● **Dataset content**:
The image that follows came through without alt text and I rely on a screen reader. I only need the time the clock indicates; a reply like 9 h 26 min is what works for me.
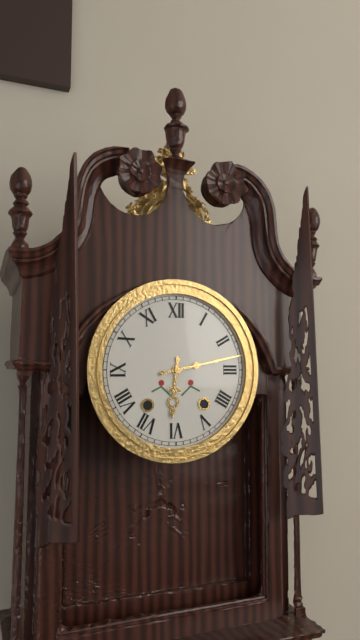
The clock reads 6 h 13 min
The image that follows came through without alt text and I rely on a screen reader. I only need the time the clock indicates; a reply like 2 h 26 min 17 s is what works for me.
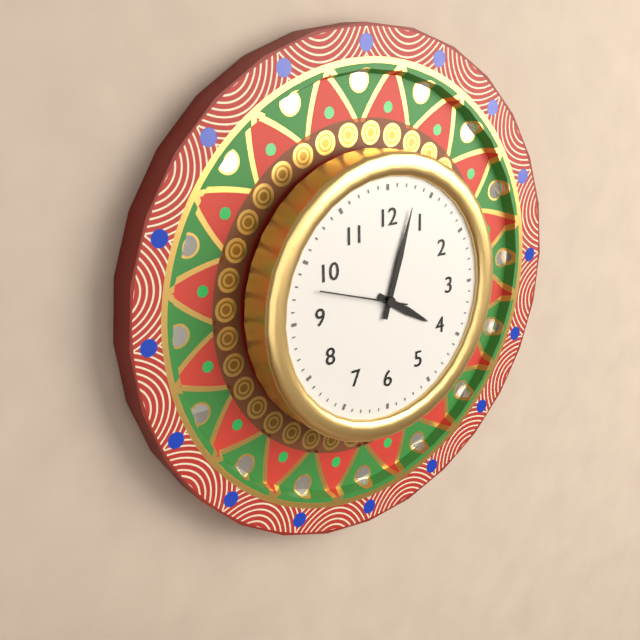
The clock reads 4 h 03 min 48 s
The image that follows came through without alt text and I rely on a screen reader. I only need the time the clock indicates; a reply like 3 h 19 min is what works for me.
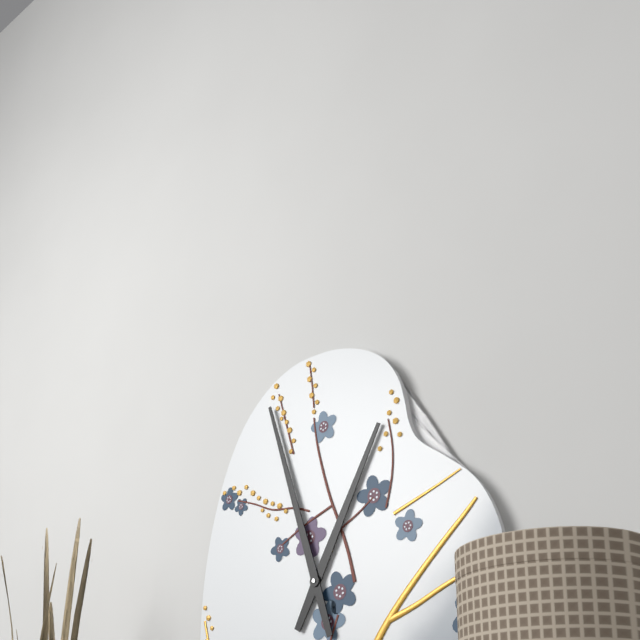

● **What is being asked**: Copy the lines above word for word, leaving out the pictures.

● **Complete response**:
The image that follows came through without alt text and I rely on a screen reader. I only need the time the clock indicates; a reply like 9 h 26 min is what works for me.
The clock reads 6 h 13 min
The image that follows came through without alt text and I rely on a screen reader. I only need the time the clock indicates; a reply like 2 h 26 min 17 s is what works for me.
The clock reads 4 h 03 min 48 s
The image that follows came through without alt text and I rely on a screen reader. I only need the time the clock indicates; a reply like 3 h 19 min is what works for me.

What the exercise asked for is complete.